Dün çok daha katı monarşileri bile dize getirmenin bir yolunu bulan aristokratların yerini alan ve bugünün sermayesine hükmeden ve hala doymayan kapitalistler, kendi lehlerine “eşitsiz katmanlar”ı korumak adına, yasaların “yapay engel”lerini aşmakta hiç zorlanmadılar…

Fakat her şeye rağmen enseyi karartacak değiliz elbette…

Toplumsal zihniyeti parçalayan, insanı ihtiyacı olmasa da almaya ikna eden, Lewis Morgan’ın: “Özgür insanın daha iyi mülkiyet üretici makine olacağı keşfedilince kölelikten vaz geçildi” sözünü haklı çıkararak onları modern köleler haline getiren para baronlarına karşı söylenecekler de, yapılacaklar da bitmiş değildir…

Kölelik karşıtı filozof Henry David Thoreau: “Yaratılışın şiiri kesilmez; çok insanda o şiiri duyacak kulak vardır” sözüyle sadece köleleştirilmiş Amerikan yerlilerini yüreklendirmiyor…

Modern kölelerin de “zihinsel esaret”ten kurtulmak için yaratılışın şiirini duymaya daha çok ihtiyacı var…

Yapay hale gelen, fabrikasyonlaşan, genetiği ile oynanan her şeyle bedeni, yıpratılan, çürütülen, yapı söküne uğratılan her inanç ve değeriyle de ruhu hasta edilen “medeni insan”ın, “kendisi için en iyi olanı bulacağı”na olan inancımızı hiç kaybetmeyeceğiz…

Merkezi ilham kaynakları parçalanarak yalnızlığa terkedilmiş, yalnız kaldığı için de savunması oldukça zayıflamış “medeni insan”, yeniden ve o ilkel denilerek aşağılanan insanda olduğu gibi, diğerinin varlığını fark edecek, gücünü gücüne katarak “ikna” edildiği her esaretten kurtulacaktır…

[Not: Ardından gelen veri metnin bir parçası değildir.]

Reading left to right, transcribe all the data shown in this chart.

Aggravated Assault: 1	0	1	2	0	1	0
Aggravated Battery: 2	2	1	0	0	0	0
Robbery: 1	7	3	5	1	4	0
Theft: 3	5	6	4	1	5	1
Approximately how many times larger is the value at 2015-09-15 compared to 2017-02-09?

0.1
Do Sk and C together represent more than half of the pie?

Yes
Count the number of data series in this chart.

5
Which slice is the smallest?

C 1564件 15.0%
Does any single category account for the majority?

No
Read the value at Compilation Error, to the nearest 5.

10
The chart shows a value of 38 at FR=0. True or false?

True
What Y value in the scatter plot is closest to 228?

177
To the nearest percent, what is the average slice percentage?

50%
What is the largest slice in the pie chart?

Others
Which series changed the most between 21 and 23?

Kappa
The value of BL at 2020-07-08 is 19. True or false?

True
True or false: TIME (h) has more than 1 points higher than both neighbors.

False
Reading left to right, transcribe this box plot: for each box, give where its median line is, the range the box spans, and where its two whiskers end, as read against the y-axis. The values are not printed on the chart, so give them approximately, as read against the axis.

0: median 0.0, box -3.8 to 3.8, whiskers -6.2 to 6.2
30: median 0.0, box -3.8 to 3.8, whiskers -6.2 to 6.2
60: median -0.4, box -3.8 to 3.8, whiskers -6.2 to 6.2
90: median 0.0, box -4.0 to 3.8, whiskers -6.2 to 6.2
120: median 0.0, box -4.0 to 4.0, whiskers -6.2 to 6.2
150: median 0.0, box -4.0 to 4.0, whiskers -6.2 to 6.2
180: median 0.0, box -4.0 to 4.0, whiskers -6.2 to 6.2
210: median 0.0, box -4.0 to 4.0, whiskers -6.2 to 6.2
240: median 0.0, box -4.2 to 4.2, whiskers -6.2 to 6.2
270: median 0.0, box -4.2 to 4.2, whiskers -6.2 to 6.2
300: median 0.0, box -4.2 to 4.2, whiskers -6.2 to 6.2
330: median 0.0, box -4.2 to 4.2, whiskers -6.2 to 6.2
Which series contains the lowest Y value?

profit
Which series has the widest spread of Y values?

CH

Bugün imkânsız gibi görünse de, sahip olduğumuz bilginin sınırsızlığı bizi, uzaklarda gibi görünen o şerefle yeniden ve dosdoğru kucaklaştıracaktır…

Doğru zaman geldiğinde imkânsızlıkların nasıl aşıldığı çok açıktır…

Hürriyete kanat çırpmak isteyenlerin bugün ki ödevi, kanatları besleyecek zihniyeti büyütmektir…     

Onun görünür olma halini de Edward Carpenter ifade etsin: “Kanatların nasıl ve nerede çıkacağına ilişkin anatomik sorun, kanatlar çıkmaya başladığında çözülecektir…”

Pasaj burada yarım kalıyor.